第16話同棲
長女の楓が彼氏と同棲すると言い出した。
「いいでしょ?2人でやってみたいの。」
「向こうの親はなんて言ってるの?猫じゃないんだから簡単にどうぞ。なんて言えないよ。」
「好きにして良いって。聖人も家を出たいみたいだし。父親同士同級生だしパパにはもう話いってるから。」
高校時代から付き合っている佐々木聖人君と同棲…。楓は料理だって苦手だし大丈夫なのか?彼に嫌われると思うけど…。でも、私も好きな人とずっと一緒に居たい気持ちはよく分かる。身元も分かる人だし…。
「大変だよ。それでも良いの?」
「大丈夫だよ。聖人も夜勤とか有るしずーと一緒にいるわけじゃないから息も詰まらない。きっと良い距離感だよ。」
「ホントか?一緒に暮らしてるのに淋しいって事も沢山出てくるよ。知らなくても良い事もお互い分かる事もあるし…。」
「大丈夫。分かって納得して暮らしてみたいの。結婚してもパパやママみたいに別れるんだよ。別に同棲くらい良いじゃん。」
「…。準備とか大丈夫なの?」
「大丈夫。やれるから。」
そう言って楓と聖人君は同棲の準備を始めた。アパートを探し家具を買い電化製品を揃え2人で生活しだした。近い内に食事一緒にしよう。と約束をして楓は家を出て行った。フットワーク軽い、軽すぎでしょ?と思うほどだった。

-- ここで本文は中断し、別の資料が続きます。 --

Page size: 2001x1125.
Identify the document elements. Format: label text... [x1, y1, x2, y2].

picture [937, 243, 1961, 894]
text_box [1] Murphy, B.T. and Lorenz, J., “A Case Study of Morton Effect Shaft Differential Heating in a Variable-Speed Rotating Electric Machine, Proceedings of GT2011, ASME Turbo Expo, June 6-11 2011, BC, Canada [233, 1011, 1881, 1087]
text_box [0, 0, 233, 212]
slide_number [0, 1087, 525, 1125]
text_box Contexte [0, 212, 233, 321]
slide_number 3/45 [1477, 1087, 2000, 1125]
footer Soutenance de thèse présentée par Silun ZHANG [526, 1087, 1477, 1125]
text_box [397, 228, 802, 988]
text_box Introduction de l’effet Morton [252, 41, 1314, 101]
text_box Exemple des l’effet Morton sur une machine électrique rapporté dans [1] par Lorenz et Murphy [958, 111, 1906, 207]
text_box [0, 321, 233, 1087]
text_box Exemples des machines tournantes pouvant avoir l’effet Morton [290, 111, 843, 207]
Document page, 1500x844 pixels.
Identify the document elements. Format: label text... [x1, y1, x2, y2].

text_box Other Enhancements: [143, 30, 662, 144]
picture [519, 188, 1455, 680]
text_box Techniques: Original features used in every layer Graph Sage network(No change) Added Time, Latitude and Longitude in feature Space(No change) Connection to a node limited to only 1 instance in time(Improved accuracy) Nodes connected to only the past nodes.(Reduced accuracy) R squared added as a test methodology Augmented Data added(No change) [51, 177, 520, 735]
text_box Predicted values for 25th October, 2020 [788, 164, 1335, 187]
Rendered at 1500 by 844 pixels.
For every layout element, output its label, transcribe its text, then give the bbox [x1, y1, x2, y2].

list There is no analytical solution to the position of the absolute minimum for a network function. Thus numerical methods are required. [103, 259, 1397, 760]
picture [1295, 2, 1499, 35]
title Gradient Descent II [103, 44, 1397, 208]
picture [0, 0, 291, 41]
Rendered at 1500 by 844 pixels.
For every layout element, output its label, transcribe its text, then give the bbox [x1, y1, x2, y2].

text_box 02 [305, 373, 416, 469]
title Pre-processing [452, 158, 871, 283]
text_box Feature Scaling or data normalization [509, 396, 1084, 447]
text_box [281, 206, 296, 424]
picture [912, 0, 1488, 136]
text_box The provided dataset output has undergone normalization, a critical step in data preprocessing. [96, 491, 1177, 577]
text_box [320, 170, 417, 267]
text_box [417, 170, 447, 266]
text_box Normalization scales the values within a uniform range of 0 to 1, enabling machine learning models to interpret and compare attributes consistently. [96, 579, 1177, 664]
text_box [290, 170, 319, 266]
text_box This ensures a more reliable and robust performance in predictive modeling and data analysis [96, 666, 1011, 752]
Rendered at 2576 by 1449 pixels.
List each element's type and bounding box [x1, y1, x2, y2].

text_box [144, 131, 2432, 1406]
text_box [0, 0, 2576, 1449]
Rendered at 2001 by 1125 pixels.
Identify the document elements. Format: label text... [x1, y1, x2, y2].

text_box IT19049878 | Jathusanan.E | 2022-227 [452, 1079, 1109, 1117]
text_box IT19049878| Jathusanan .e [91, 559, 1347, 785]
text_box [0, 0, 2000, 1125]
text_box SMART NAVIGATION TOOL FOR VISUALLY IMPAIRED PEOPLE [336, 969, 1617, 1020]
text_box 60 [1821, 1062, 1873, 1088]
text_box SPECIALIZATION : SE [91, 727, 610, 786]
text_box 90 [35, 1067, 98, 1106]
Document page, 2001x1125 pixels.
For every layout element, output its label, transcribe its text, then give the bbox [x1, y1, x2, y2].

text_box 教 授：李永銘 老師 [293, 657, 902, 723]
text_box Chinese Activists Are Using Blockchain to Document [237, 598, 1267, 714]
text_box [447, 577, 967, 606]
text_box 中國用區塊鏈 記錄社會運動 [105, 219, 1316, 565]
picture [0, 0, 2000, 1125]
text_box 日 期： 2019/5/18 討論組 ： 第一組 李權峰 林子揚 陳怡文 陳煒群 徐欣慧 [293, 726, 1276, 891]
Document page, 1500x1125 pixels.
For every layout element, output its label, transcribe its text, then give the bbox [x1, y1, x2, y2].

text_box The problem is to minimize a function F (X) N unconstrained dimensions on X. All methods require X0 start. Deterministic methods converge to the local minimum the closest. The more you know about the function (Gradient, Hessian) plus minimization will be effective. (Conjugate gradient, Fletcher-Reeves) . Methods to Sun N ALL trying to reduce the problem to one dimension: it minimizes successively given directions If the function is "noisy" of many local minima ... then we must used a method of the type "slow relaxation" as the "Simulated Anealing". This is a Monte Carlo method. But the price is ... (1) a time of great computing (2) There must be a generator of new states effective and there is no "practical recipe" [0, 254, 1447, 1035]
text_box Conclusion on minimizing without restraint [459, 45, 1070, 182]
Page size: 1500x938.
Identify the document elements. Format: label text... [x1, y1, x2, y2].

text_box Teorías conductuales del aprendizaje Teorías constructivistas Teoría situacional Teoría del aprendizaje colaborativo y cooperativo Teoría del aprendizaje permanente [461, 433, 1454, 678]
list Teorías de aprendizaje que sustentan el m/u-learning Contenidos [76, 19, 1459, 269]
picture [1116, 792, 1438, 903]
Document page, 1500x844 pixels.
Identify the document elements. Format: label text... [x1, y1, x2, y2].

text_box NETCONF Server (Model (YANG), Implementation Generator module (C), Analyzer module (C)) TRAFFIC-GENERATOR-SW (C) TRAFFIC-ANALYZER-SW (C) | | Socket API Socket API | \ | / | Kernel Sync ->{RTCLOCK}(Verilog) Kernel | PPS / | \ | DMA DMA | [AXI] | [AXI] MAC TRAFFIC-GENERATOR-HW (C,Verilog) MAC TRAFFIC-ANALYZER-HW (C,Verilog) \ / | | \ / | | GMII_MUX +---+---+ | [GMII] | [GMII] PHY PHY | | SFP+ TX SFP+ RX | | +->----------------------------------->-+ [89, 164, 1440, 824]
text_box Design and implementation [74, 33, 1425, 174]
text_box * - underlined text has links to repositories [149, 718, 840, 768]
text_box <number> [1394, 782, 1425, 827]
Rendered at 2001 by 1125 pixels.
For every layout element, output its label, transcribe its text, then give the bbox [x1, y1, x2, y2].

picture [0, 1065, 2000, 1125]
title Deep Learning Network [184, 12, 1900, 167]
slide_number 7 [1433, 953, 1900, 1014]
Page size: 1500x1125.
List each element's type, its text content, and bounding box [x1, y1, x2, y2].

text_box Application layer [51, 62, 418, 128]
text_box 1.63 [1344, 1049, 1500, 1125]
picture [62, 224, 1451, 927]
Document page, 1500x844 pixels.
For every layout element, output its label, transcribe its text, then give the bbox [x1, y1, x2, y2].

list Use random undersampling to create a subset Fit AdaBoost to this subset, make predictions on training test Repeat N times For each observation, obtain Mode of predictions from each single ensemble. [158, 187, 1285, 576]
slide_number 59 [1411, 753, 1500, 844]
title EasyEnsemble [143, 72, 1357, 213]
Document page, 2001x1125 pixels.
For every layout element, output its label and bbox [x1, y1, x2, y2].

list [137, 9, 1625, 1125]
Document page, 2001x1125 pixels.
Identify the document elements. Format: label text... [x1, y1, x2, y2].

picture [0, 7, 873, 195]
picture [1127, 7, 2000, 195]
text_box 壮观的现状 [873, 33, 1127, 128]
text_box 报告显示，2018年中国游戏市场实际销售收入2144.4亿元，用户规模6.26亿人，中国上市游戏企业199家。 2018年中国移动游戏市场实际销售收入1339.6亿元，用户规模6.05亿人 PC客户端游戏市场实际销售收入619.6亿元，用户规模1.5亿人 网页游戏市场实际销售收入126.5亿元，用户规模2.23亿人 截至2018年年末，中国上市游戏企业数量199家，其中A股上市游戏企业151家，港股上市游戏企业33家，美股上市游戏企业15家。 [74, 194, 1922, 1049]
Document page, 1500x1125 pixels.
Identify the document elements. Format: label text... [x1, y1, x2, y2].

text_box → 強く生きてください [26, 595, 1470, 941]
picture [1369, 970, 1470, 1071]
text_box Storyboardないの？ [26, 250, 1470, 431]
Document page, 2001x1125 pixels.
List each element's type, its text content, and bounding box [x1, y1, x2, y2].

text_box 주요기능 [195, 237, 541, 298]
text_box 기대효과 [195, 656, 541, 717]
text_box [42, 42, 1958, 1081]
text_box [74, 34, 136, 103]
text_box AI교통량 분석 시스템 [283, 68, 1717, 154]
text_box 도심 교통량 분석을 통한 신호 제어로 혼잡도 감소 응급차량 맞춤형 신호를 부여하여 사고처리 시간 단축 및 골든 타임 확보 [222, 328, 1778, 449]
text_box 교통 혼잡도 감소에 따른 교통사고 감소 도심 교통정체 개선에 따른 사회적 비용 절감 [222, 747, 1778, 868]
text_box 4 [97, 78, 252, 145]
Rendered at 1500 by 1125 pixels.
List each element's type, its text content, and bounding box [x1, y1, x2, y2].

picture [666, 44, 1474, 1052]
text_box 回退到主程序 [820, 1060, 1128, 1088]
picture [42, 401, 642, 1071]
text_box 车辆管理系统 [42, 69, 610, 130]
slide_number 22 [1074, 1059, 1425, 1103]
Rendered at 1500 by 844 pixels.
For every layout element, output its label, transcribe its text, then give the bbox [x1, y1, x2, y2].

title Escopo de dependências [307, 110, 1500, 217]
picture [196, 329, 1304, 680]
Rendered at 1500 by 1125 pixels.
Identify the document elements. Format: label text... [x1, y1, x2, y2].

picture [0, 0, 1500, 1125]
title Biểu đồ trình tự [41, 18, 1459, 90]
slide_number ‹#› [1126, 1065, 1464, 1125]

「俺、出来るかな?そんな風にアパート契約とか?俺自分でお金下ろしたことも無いし、車買う時も父親に話して父親が買って来た感じ?だったし。」
「え?そうなの?ATM使った事無いの?現金どうしてんの?」
「母親に通帳とカード預けてる。毎月使う分だけ下ろしてもらってる。残高とか見たこと無いかも…。幾らあるかな?」
「それは凄いね。何でそんな感じになってるの?」
「育ててもらったし、今も食費とかに使って良いって言ってある。」
「…。自分で管理したほうが良い気はするけど。あ、スマホから通帳残高とか見れるはずだよ。振り込み出来たりアプリ?あるよ。」
「え?そうなの?農協だけどあるかな?やってみるか?」
30歳…。お金に無断着なのかな?でも、ネットで買い物とか普通にしているようだしコレって今どきの人なのかな?そんなに面倒な事でも無いんだけど…。
「俺、仕事辞めても食べて行けるかも。」
「何で?何のこと?」
「貯金額大台に乗ってた。」
「へー凄い。お金持ちじゃん。12年働いたもんね。あ、車買い替えたら?」
「ねー新しいの欲しいんだけど、面倒で…なかなか見に行けない。」
「一緒に行こうか?店の人にお母さんと来たって思われるかもだけど…。」
「んー思われないでしょ。見に行くかー。」
内心、お母さんって思われたらショックだし行きたく無かった。見た目奏斗君はとても若いし。
「一人暮らしとかも良いんじゃない?」
「いいね。そしたら毎日ルミさん来てね。一緒に暮らそう。あ、子供どうしよう?お母さんの彼氏です。って挨拶しないと。」
「私がアパートに通うから。早く借りてね。週末はお泊りさせてね。」
2人で妄想をして笑い合った。来ることのない現実を。